Nè può sottacersi che il ricorrente, per correttamente investire questa Corte della assunta erronea interpretazione della volontà espressa dal ricorrente nella dichiarazione di cui trattasi, avrebbe dovuto, e vale al pena di ribadirlo, sotto il profilo del vizio dedotto con la censura in esame,indicare con precisione le illogicità od incogruenze dell’Iter argomentativo sviluppato sul punto nella sentenza impugnata e non limitarsi ad affermare, sic et simpliciter, una diversa volontà contrastante con quella ritenuta dal giudice del merito.

E’, difatti, giurisprudenza di questa Corte che in ogni caso, per sottrarsi al sindacato di legittimità, non è necessario che quella data dal giudice sia l’unica interpretazione possibile, o la migliore in astratto, sicchè, quando di una clausola siano possibili due o più interpretazioni, non è consentito alla parte, che aveva proposto 1’interpretazione disattesa dal giudice, dolersi in sede di legittimità del fatto che ne sia stata privilegiata un’altra (V. per tutte Cass. 22 febbraio 2007 n. 4178); nè, all’uopo, è sufficiente una semplice critica della decisione sfavorevole, formulata attraverso la mera prospettazione di una diversa (e più favorevole) interpretazione rispetto a quella adottata dal giudicante(Cfr. per tutte Cass. 25 febbraio 2004 n. 3772).

Quanto alla censura di violazione di legge – la quale si sostanzia nelle riproposizione di analoga diversa lettura degli elementi istruttori, e sotto tale profilo, per il rilevato mancato rispetto del principio di autosufficienza, non è esaminabile – va, altresì, annotato che difetta del tutto la deduzione, non solo della indicazione delle norme asseritamente violate, ma anche delle specifiche argomentazioni intese a motivatamente dimostrare in qual modo determinate affermazioni in diritto contenute nella sentenza gravata debbano ritenersi in contrasto con le indicate norme regolatrici della fattispecie o con l’interpretazione delle stesse fornita dalla giurisprudenza di legittimità o dalla prevalente dottrina; tale omissione rende il motivo inammissibile in quanto non consente alla Corte di Cassazione di adempiere al proprio compito istituzionale di verificare il fondamento della denunziata violazione (Cass. 16 gennaio 2007 n. 828).

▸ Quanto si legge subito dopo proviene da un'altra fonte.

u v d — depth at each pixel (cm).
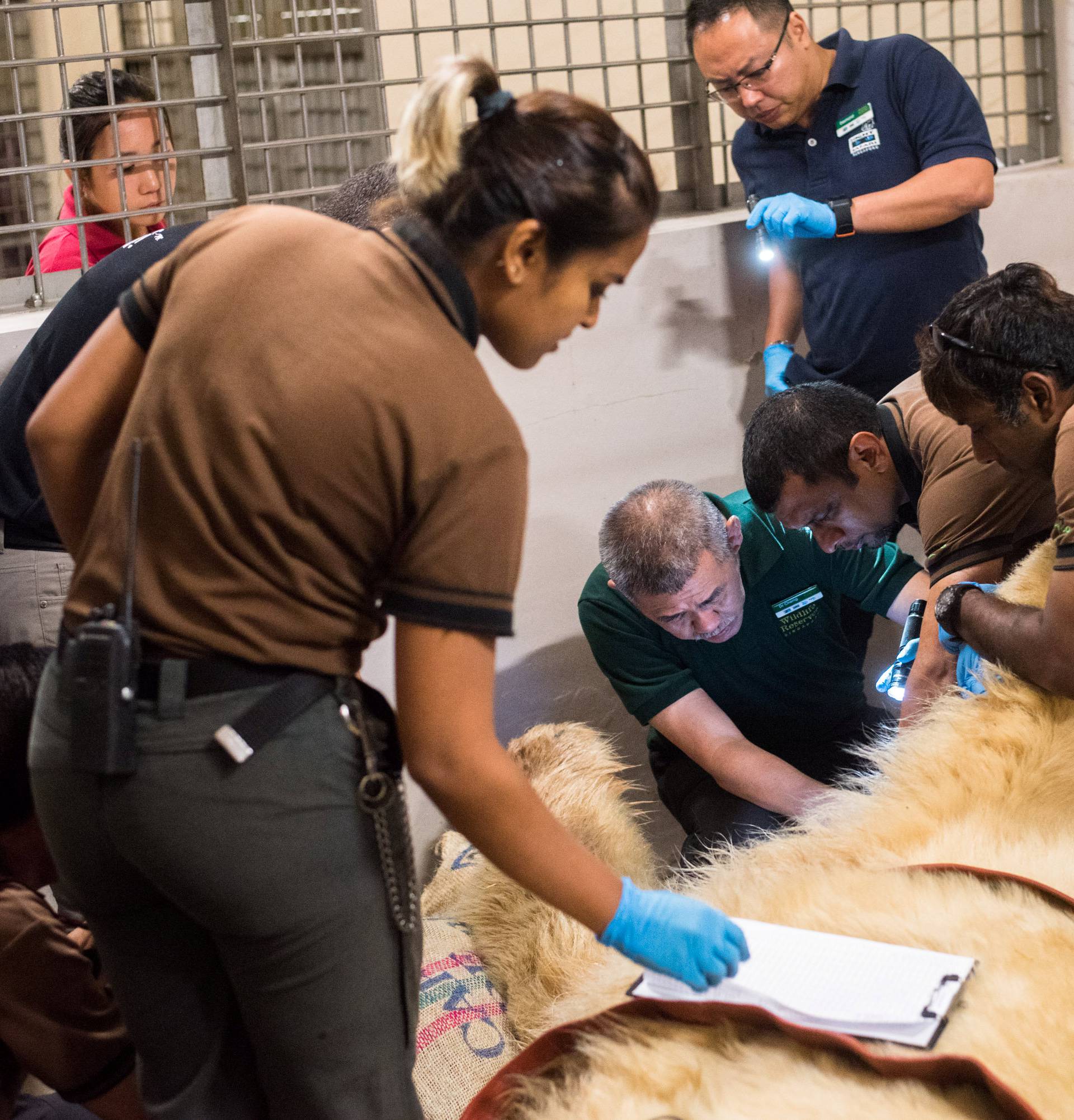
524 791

A non diverse conclusioni deve pervenirsi con riferimento alla censura di cui al terzo motivo che si esaurisce, sotto il profilo della nullità della sentenza, nella mera contrapposizione delle soluzioni prospettate a quelle assunte a base dell’impugnata sentenza, sicchè il motivo, che ripropone un diversa interpretazione degli elementi di fatto, ed in particolare dei più volte richiamati documenti, è sostanzialmente volto a dimostrare vizi di motivazione piuttosto che violazioni di legge.

Infatti a fronte dell’affermazione, contenuta nella sentenza di merito, dei giudici di appello per i quali l’errore non era riconoscibile e le dimissioni non erano condizionate al beneficio dell’esodo volontario, il ricorrente si limita a contrapporre, sotto il profilo della dedotta violazione di legge e della denunciata nullità della sentenza, la diversa tesi secondo la quale l’errore era riconoscibile e le dimissioni erano subordinate al predetto beneficio e tanto in ragione di una diversa valutazione delle emergenze istruttorie.

Sulla base delle esposte considerazioni il ricorso pertanto va respinto.

Le spese del giudizio di legittimità seguono la soccombenza.

P.Q.M.

La Corte rigetta il ricorso. Condanna il ricorrente al pagamento delle spese del giudizio di legittimità liquidate in Euro 3540,00 (tremilacinquecentoquaranta/00) di cui Euro 3.500,00 (tremilacinquecento/00) per onorario oltre IVA, CPA e spese generali.

Così deciso in Roma, nella Camera di consiglio, il 11 maggio 2011.